Similar kind of structure is used in China, Singapore, other Asian countries, Africa and South American countries. However, in Asia Pacific, Heineken has partnership with other breweries. For example, it sells Tiger brand as an exclusive brand of Asia Pacific Breweries (Heineken#1, 2013). Asia Pacific Breweries is a joint venture of Heineken and Fraser and Nueves. Similarly, in New Zealand, Heineken sells beers and other alcoholic beverages in partnership with DB breweries.
Heineken CSR strategy
Heineken is a responsible corporate. Over the years, it has taken initiatives towards better environment and a greener planet. In terms of production of the alcoholic beverages, Heineken is the greenest manufacturer in the world with minimum CO2 emission levels (Gross, 2013). Heineken has a target of reducing the CO2 emission by 40% and water consumption by 25% by 2020 (Gross, 2013). Heineken also has a target of expanding its Africa funding by €20 million (Gross, 2013). It also has a target of partnering with other players in every market it operates to reduce alcohol abuse. Heineken wants each of its subsidiaries to have a sustainability plan publicly available. It also wants all of its partners to commit to sustainability plans and then publish regular progress.
Conclusion
Alcoholic beverage market dominated by few players like InBev, Heineken and Miller Coors is one of the biggest sectors in the beverage industry. Heineken is the third largest beer manufacturer in the world. Unlike other players trying to grow through acquisition in mature markets, Heineken lays its main focus on the inorganic growth in the emerging market.
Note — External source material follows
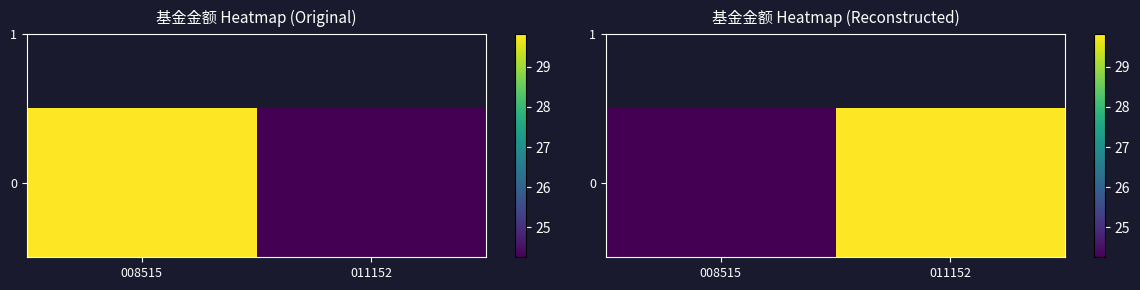

Between 008515 and 011152, which is larger?

011152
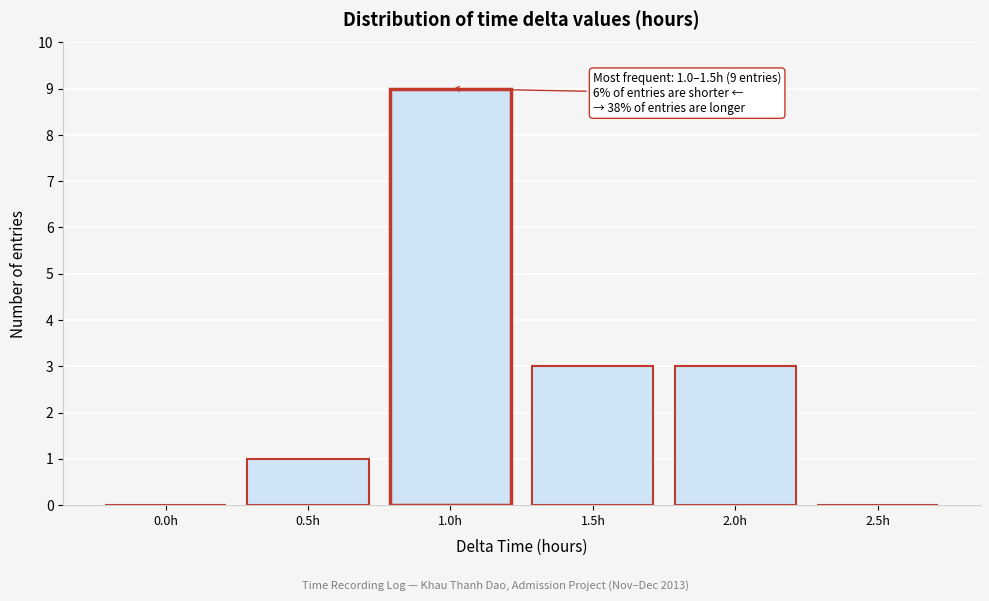

Reading right to left, extract all data points from this chart.

2.5h=0	2.0h=3	1.5h=3	1.0h=9	0.5h=1	0.0h=0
The decline faced in terms of the market share and growth in the developed market is compensated by its phenomenal growth in the emerging market. Heineken has a great shareholding structure to ensure that the company operations are not interrupted by the shareholders. Simultaneously, the structure also ensures that the vision and mission of the company as conveyed by the owners are fully taken into account. Heineken is a responsible corporate citizen and has started lot of sustainability initiatives. With the current structure and the way of operation, Heineken will stay successfully in the market for a long time.